After its social properties were compromised, Microsoft today indicated that a “small number” of its employee’s Outlook accounts were hacked by the Syrian Electronic Army as well. The online group had previously tweeted out screenshots of emails purportedly from Microsoft staffers.
As The Verge notes, those published screenshots “mainly discuss[ed] the latest compromises of several Microsoft-owned Twitter accounts.” Included among the published screenshots was an email from Steve Clayton to Frank Shaw. Luckily for the two their disclosed dialogue was pedestrian.
It is unclear the extent of the security breach, and if emails were taken from the accounts or in other ways stored that could prove embarrassing for Microsoft. To have your social accounts’ security snapped is par for the course in our current age. To have your email systems broken into is another game, especially if you are the company that built the system, and if you’re selling it to companies around the world.
Microsoft provided a statement to The Verge stating that a “social engineering cyberattack method known as phishing resulted in a small number of Microsoft employee social media and email accounts being impacted” in the incident. The accounts in question have been “reset” according to the company. No customer information was compromised, it claims.

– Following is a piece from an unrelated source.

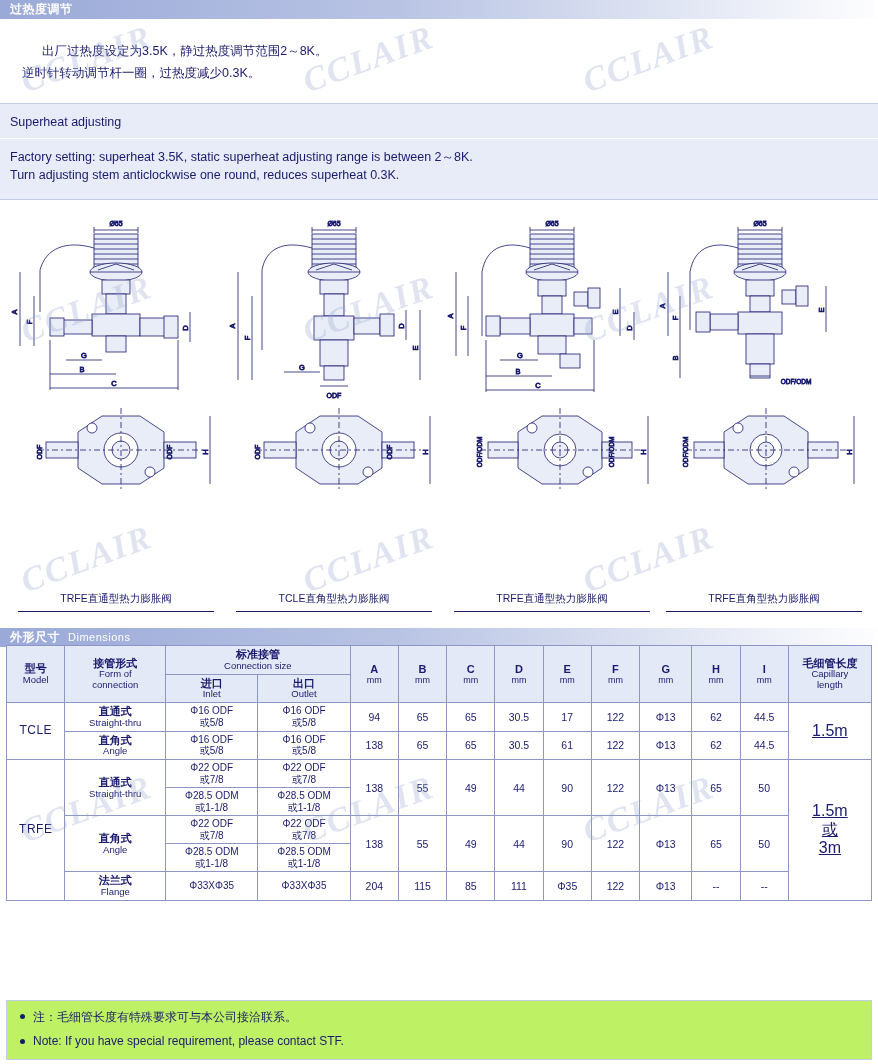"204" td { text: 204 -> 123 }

That’s fine, but what the SEA could have found inside the inboxes of key Microsoft employees could be damaging, or embarrassing, or both. That’s not to say that the employees in question are more salacious than average, but more that we all speak more freely when in private than public.
If the SEA delved during its incursion, it might have uncovered a number of internal plans and methods. Should those leak to the media, Microsoft could lose control of its own news cycles for some time to come.